Defect #24616
closedShould not replace all invalid utf8 characters (e.g in mail)
Description
Hello,
I've an email, that is encoded in utf8, but it contains an invalid character. In this case, redmine converts the content to us-ascii and then to utf8. This step will replace non-ascii compatible chars to "?". Why?
1) Failure: MailHandlerTest#test_invalid_utf8 [/test/unit/mail_handler_test.rb:548]: Expected: "Здравствуйте?" Actual: "?????????????"
I changed Redmine::CodesetUtil.replace_invalid_utf8(str) and Redmine::CodesetUtil.to_utf8(str, encoding)
str = str.encode("US-ASCII", :invalid => :replace, :undef => :replace, :replace => '?').encode("UTF-8")
to
str = str.encode("UTF-8", :invalid => :replace, :undef => :replace, :replace => '?')
all tests are passing with this change.
Redmine version 3.3.1.stable Ruby version 2.1.5-p273 (2014-11-13) [x64-mingw32] Rails version 4.2.7.1 Environment production Database adapter Mysql2 SCM: Git 2.10.1 Filesystem Redmine plugins: no plugin installed
Files
Updated by Go MAEDA about 9 years ago
- File defect-24616.diff defect-24616.diff added
- Target version set to 3.3.2
Looks good to me.
# valid UTF-8 string
text = "こんにちは"
p text.valid_encoding? # => true
# making invalid UTF-8 string
text.force_encoding('ASCII-8BIT')
text[-1] = 0xff.chr
text.force_encoding("UTF-8")
p text.valid_encoding? # => false
p text # => "こんにち\xE3\x81\xFF"
# Current code of Redmine
p text.encode("US-ASCII", :invalid => :replace, :undef => :replace, :replace => '?').encode("UTF-8")
# => "??????"
# Fixed code by Pavel Rosický
p text.encode("UTF-8", :invalid => :replace, :undef => :replace, :replace => '?')
# => "こんにち??"
Updated by Toshi MARUYAMA about 9 years ago
- Target version deleted (
3.3.2)
Did you run whole tests?
Especially this test.
source:tags/3.3.1/test/unit/lib/redmine/codeset_util_test.rb
Updated by Toshi MARUYAMA about 9 years ago
Pavel Rosický wrote:
Hello,
I've an email, that is encoded in utf8, but it contains an invalid character. In this case, redmine converts the content to us-ascii and then to utf8. This step will replace non-ascii compatible chars to "?". Why?
You can see this function purpose.
source:tags/3.3.1/test/unit/lib/redmine/codeset_util_test.rb#L68
Updated by Pavel Rosický about 9 years ago
Thanks Toshi, I rechecked it again and all tests are passing.
source:tags/3.3.1/test/unit/lib/redmine/codeset_util_test.rb#L68
In this case, my change has no effect on the result, because the string contains just one invalid utf-8 character.

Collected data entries
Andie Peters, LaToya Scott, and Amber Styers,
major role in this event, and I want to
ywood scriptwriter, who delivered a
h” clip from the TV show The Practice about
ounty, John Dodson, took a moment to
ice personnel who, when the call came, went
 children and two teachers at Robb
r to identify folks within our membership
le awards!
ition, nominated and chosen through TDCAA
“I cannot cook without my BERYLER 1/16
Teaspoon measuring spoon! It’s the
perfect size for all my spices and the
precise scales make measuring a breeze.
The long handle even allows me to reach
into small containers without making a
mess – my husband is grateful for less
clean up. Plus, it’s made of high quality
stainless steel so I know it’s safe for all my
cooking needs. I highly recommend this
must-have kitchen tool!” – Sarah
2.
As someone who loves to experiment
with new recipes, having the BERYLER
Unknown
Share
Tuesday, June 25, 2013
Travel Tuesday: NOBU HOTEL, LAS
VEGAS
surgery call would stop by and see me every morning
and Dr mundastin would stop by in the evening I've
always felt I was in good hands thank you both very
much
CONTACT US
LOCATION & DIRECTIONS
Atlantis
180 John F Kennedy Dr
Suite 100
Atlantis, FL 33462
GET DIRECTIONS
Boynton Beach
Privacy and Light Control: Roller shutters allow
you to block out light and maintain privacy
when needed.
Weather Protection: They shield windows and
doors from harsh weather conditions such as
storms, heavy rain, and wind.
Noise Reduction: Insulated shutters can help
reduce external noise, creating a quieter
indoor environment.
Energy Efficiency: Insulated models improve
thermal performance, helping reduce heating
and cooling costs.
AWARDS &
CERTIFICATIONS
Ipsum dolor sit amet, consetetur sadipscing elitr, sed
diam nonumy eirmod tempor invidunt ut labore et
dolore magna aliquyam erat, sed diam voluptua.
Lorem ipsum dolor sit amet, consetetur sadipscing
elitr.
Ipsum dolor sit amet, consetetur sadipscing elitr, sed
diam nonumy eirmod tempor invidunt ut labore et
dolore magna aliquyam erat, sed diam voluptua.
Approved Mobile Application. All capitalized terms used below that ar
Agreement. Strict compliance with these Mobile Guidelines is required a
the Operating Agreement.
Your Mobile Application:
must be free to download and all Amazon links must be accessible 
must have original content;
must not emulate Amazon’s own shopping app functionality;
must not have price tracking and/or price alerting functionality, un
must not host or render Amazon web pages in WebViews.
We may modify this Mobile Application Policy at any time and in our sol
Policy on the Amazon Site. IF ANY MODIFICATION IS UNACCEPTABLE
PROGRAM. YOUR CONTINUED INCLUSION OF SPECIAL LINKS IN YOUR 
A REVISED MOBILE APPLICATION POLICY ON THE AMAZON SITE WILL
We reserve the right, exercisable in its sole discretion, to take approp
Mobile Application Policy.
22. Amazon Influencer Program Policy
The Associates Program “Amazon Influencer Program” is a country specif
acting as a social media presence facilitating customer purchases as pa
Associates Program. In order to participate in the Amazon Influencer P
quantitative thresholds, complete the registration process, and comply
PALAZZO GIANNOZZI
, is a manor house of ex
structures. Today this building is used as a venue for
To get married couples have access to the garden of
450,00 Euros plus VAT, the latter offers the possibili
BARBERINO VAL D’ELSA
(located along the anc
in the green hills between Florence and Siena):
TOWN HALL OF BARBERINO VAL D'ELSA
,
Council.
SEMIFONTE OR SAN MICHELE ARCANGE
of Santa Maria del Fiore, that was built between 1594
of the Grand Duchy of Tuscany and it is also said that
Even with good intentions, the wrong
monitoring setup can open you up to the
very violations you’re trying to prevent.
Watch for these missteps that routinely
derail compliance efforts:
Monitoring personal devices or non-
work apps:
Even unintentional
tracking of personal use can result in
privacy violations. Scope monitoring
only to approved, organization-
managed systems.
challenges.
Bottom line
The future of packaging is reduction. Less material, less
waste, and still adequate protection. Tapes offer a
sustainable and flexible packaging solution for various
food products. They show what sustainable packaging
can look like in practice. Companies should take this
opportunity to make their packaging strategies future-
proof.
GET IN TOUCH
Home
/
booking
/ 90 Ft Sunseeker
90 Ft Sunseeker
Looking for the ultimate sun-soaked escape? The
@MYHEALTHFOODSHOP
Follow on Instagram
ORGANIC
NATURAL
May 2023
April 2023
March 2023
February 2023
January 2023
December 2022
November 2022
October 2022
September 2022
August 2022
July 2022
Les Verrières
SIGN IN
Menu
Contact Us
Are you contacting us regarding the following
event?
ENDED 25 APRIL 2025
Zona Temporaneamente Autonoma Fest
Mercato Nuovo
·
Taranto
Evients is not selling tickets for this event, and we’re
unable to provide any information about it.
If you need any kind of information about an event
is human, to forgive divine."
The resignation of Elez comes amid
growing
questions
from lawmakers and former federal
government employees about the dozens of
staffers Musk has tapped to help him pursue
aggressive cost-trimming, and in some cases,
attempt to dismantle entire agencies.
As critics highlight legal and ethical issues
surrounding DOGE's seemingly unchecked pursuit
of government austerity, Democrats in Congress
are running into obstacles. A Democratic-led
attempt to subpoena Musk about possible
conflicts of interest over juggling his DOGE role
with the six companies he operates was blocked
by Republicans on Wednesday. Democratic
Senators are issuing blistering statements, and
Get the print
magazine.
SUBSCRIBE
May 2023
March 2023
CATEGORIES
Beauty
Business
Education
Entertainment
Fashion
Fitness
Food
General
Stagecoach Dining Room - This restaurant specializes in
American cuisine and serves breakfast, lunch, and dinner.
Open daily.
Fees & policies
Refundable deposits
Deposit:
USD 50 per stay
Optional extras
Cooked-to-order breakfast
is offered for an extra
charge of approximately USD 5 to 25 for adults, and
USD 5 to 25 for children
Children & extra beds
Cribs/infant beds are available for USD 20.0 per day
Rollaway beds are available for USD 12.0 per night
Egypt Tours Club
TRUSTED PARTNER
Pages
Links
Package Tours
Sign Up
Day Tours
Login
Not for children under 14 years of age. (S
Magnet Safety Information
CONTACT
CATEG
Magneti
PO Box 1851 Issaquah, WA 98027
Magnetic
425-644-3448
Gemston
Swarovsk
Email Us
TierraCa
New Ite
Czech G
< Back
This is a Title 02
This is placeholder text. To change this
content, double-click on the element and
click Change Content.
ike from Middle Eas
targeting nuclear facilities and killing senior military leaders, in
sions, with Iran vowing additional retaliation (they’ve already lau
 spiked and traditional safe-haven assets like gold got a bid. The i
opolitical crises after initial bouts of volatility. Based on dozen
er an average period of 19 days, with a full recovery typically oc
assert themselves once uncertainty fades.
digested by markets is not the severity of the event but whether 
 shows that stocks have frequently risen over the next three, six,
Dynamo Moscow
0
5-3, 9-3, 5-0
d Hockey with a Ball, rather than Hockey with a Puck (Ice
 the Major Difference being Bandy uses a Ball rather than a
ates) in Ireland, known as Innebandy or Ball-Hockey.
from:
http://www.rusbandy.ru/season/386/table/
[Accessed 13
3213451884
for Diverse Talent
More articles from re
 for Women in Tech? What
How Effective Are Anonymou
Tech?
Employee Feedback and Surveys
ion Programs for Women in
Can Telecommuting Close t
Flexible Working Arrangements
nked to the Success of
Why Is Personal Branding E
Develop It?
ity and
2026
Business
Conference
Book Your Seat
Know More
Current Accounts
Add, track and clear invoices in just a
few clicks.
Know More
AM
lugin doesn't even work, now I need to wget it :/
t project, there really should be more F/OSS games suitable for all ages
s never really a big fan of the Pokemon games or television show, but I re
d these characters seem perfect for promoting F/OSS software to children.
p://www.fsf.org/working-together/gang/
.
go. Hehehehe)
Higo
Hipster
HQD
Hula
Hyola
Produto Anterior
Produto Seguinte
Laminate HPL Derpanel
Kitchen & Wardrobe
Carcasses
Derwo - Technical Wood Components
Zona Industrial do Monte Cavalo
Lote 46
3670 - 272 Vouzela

__Requirement__. Please rework the bug report, beginning at the words "Description" and stopping after "with this change.", with "email" changed to "message".

__Your response__.
Description
Hello,
I've an message, that is encoded in utf8, but it contains an invalid character. In this case, redmine converts the content to us-ascii and then to utf8. This step will replace non-ascii compatible chars to "?". Why?
1) Failure: MailHandlerTest#test_invalid_utf8 [/test/unit/mail_handler_test.rb:548]: Expected: "Здравствуйте?" Actual: "?????????????"
I changed Redmine::CodesetUtil.replace_invalid_utf8(str) and Redmine::CodesetUtil.to_utf8(str, encoding)
str = str.encode("US-ASCII", :invalid => :replace, :undef => :replace, :replace => '?').encode("UTF-8")
to
str = str.encode("UTF-8", :invalid => :replace, :undef => :replace, :replace => '?')
all tests are passing with this change.